▶ THE PROBLEM: The required output is the line that contains "module HalfAdder(a, b, co, s);" through the last line of the data, retyped verbatim and with nothing added.

─── DATA TO PROCESS ───

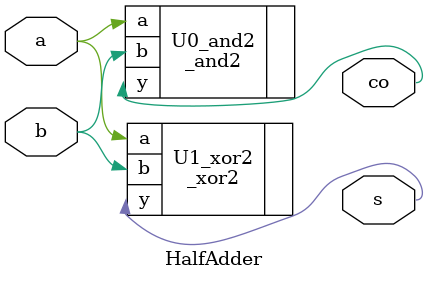
<source format=v>

module HalfAdder(a, b, co, s); //Module of Half Adder
	input a, b; //a,b : Variable for input binary signals
	output co, s; //co : Output port for carry of result //s : Output port for result
	
	_and2 U0_and2(.a(a),.b(b),.y(co)); //co = a x b
	_xor2 U1_xor2(.a(a),.b(b),.y(s)); //s = a ^ b
endmodule //End of module
</source>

───

▶ EXERCISE RESULT:
module HalfAdder(a, b, co, s); //Module of Half Adder
	input a, b; //a,b : Variable for input binary signals
	output co, s; //co : Output port for carry of result //s : Output port for result
	
	_and2 U0_and2(.a(a),.b(b),.y(co)); //co = a x b
	_xor2 U1_xor2(.a(a),.b(b),.y(s)); //s = a ^ b
endmodule //End of module
</source>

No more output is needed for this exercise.